Une autre histoire

Il y a des centaines de silences. Il faudrait énumérer patiemment le silence banal de l’étang, celui de la maison abandonnée, le silence de l’orage lointain, de l’usine lointaine, avec leurs éclairs à voix perdue, celui de la terreur des oiseaux quand la buse est tombée comme une pierre près des taillis. Le silence du pêcheur ahuri qui a laissé choir sa montre dans la rivière et qui a soudain la certitude que l’éternité est mêlée à son humble histoire. Irons-nous chercher enfin le silence le plus sauvage sur les quais déserts d’où filent des rails rouillés par les larmes du dernier voyageur qui ne savait pas que la station était désaffectée. Ou peut-être ce sera dans la neige qui a étouffé les réveille-matin du village et surélevé le monde, charmante pour les sabots et dévorant les mal chaussés. Et les pas des enfants qui deviendront, un jour, des ancêtres oubliés.

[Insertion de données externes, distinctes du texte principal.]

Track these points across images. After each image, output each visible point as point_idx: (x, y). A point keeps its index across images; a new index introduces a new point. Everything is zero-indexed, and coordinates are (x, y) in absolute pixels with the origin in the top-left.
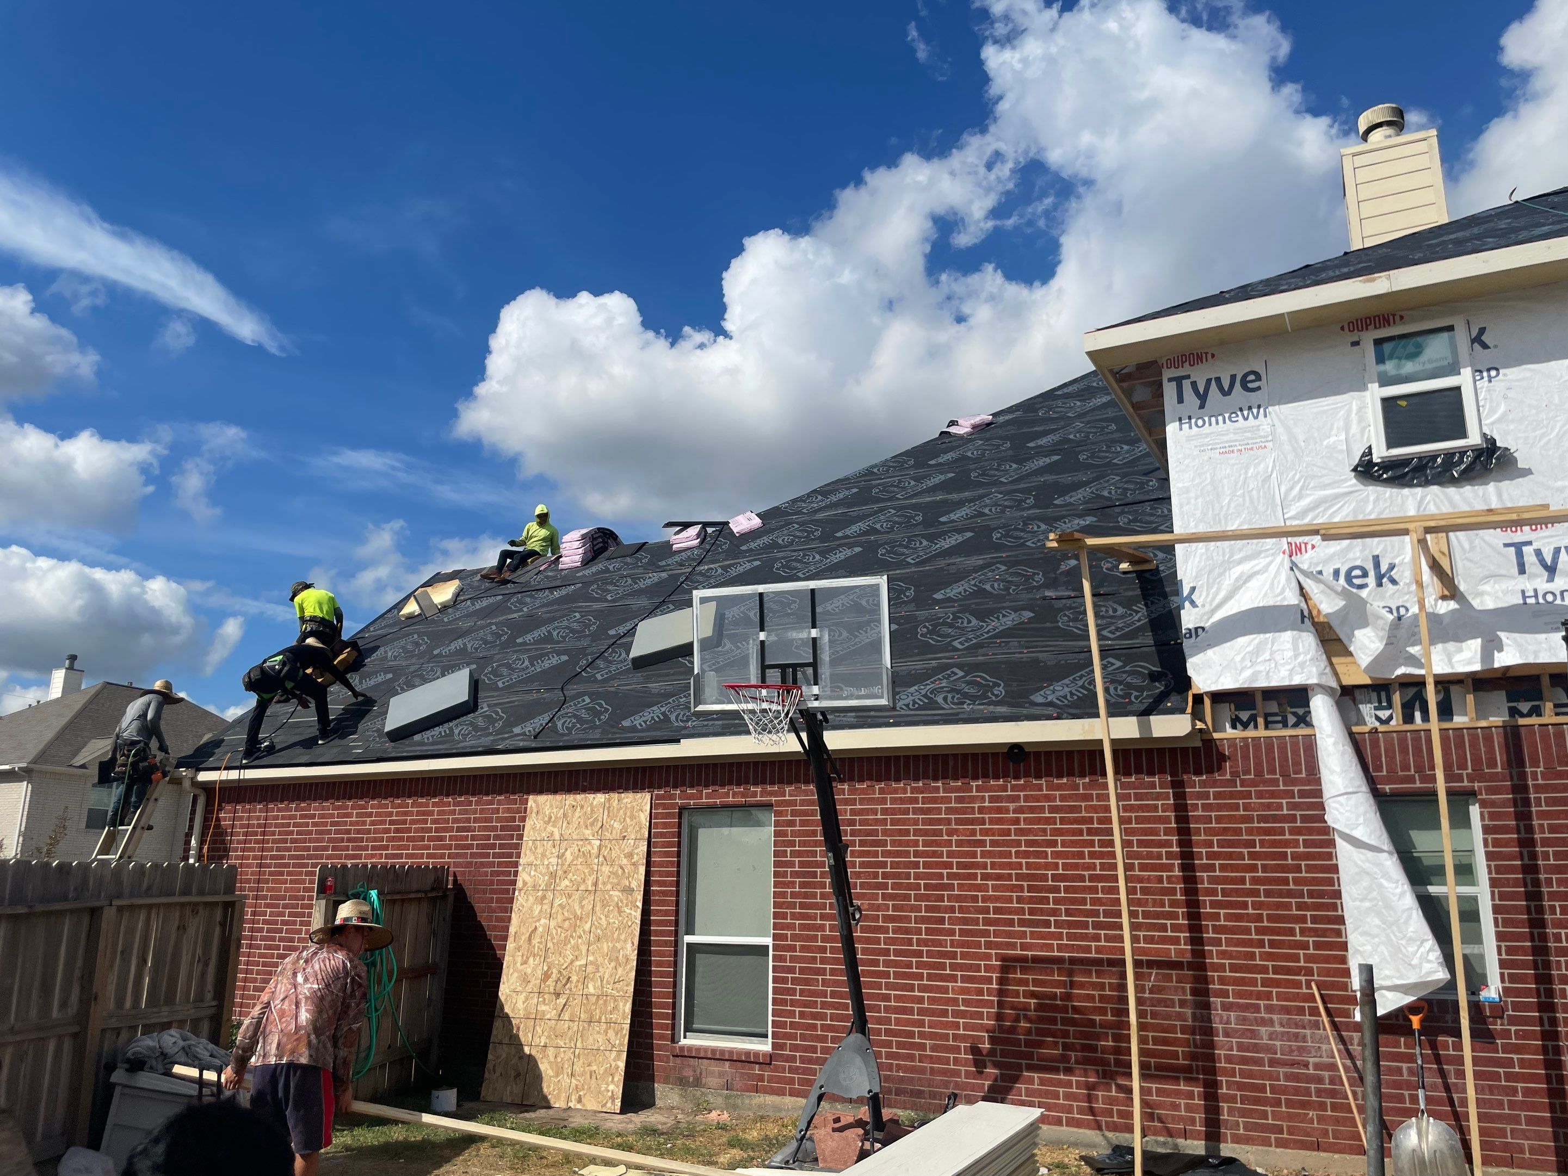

Enfin, pour en revenir au silence, il y aurait encore à chercher ici bas l’être le plus silencieux, non celui qui ne parle jamais, pas forcément la taupe ou le butor, mais peut-être quelque paysan perdu dans un village et dont un seul geste saurait décrire pour nos coeurs le ciel étoilé, l’espoir des prairies, la jeune fille aux épaules aussi simples que la terre. Mais c’est, comme on dit, une autre histoire.

André DHÔTEL

L’étonnante éternité

Philippe Jaccottet, dans une lettre adressée à André Dhôtel, le 31 octobre 1984, lui écrit ceci:

J’ai lu votre nouveau livre (Histoire d’un fonctionnaire) avec le même sentiment de bonheur et de connivence que tous les autres: je ne me lasse jamais de vos fables, vous le savez. Il y a page 243 un paragraphe sur la pluie et l’ « étonnante éternité » que je vais recopier pour l’avoir à portée de la main comme d’autres garderaient un rameau béni. (…)

Ce paragraphe étonnant, le voici: c’est la magie de l’écriture de Dhôtel, qui nous ouvre au monde…

Qu’y avait-il qui ne disparaissait pas, qui ne pouvait disparaître ? La présence de la pluie, bien sûr.  Quelle sorte de présence ? Une vague idée de l’éternité à cause de l’inlassable retombée et du bruit multiplié des feuilles sous l’averse, et dans les flaques d’eau ces sons de guitare extrêmement fragiles. Oui ce qui comptait, si éternité il y avait, c’était justement une étonnante fragilité. Ce qui comptait, c’était l’étonnement lui-même, non pas celui de Florent tout abruti, mais bien de la terre, de l’eau des feuilles, de l’aveugle brume partout répandue. Alors si le monde était réduit à l’étonnement, pourquoi n’y aurait-il pas l’étonnante éternité ?

André Dhôtel selon Bobin

Je pense que Dhôtel a toujours parlé de l’avenir: il n’a parlé que de ce qui s’entête à pousser sur les ruines. Il a su nommer les ronces, l’éclat d’une boîte de conserve ou d’un coquelicot, qui sont ce qui nous reste quand tout est défait parce qu’ils ont une lumière invincible. Dhôtel est encore un peu en avance, car on en est presque arrivé aux ruines. La bienfaisance de ses livres va grandir parce qu’on aura besoin alors de l’éclat consolateur de ces toutes petites choses.